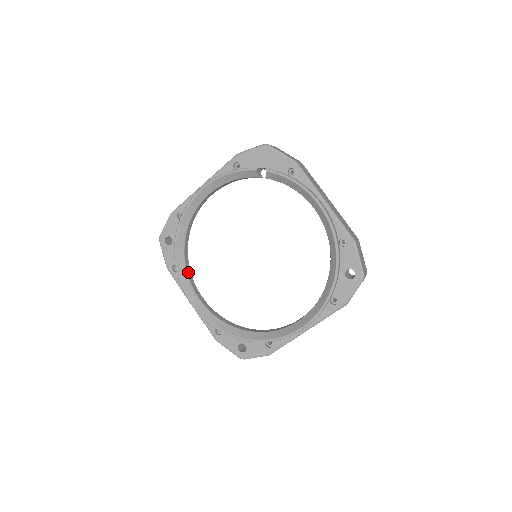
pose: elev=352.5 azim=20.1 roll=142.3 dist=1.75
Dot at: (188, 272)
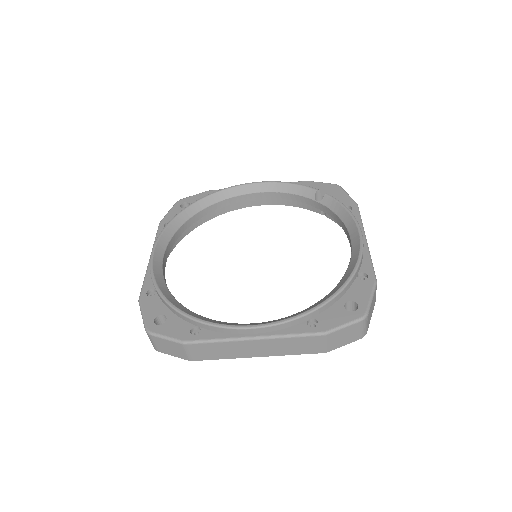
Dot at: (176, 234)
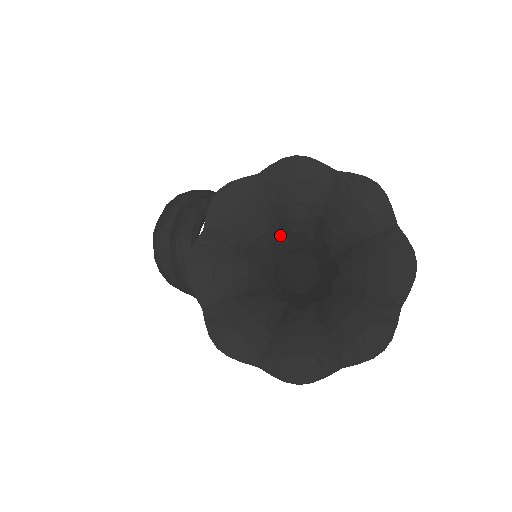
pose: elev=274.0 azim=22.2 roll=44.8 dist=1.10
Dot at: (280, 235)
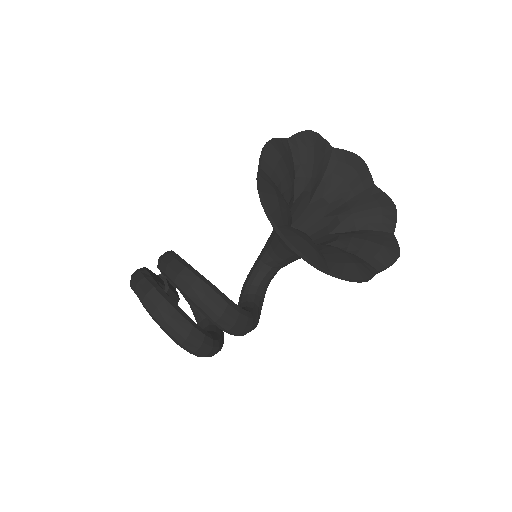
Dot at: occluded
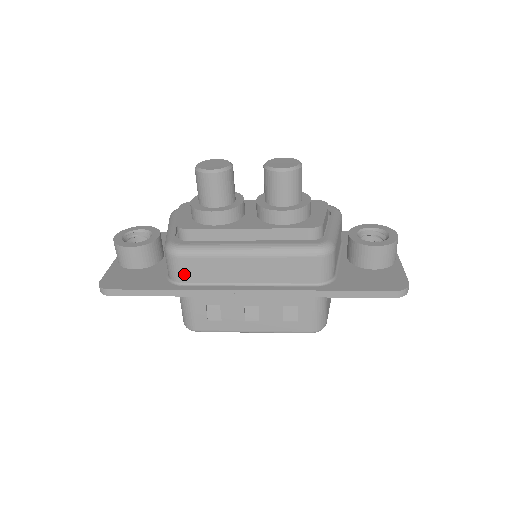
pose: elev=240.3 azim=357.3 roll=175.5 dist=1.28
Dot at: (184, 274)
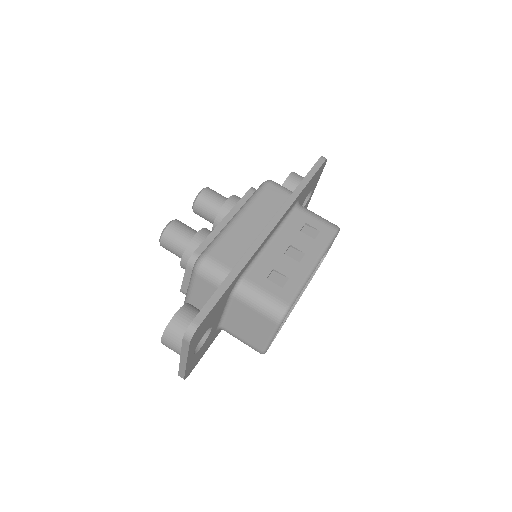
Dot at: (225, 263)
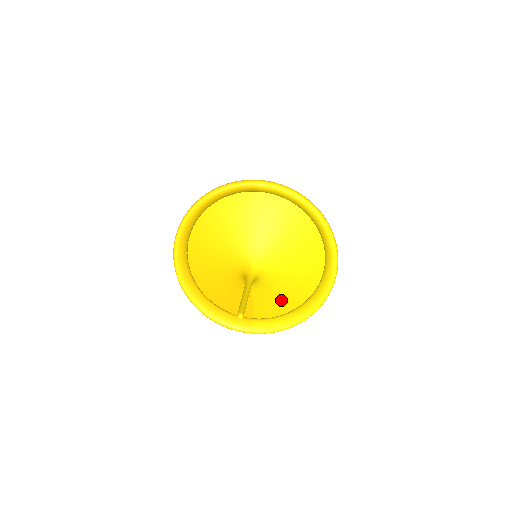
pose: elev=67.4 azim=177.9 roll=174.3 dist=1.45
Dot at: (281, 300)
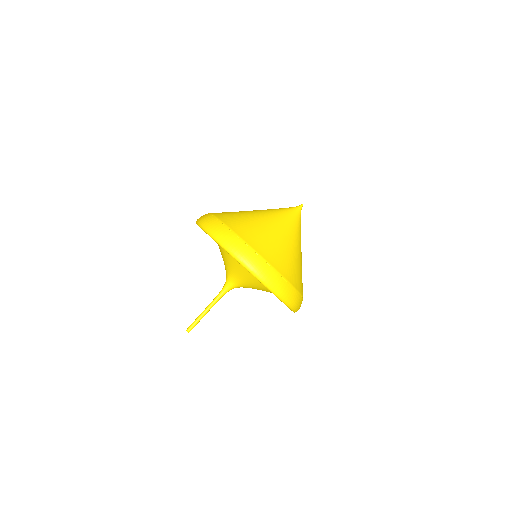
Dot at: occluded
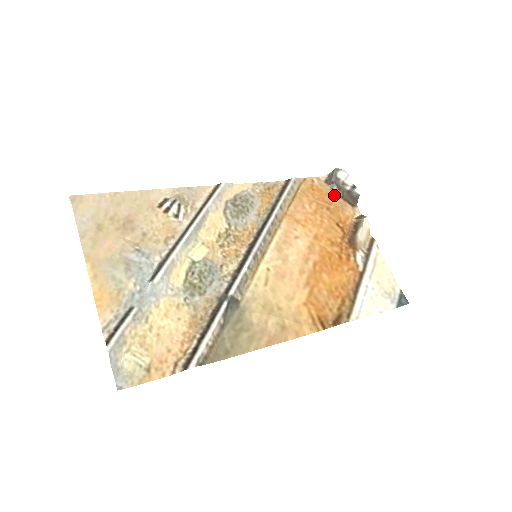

────

THE PROBLEM:
Copy out, word for word, the part of the records that opens with the line containing "pose: elev=240.3 azim=357.3" and continues to the end of the records, including both ends. Leave out the pictures.

RESULT BELOW:
pose: elev=240.3 azim=357.3 roll=175.5 dist=1.28
Dot at: (184, 274)
Dot at: (225, 263)
pose: elev=67.4 azim=177.9 roll=174.3 dist=1.45
Dot at: (281, 300)
Dot at: occluded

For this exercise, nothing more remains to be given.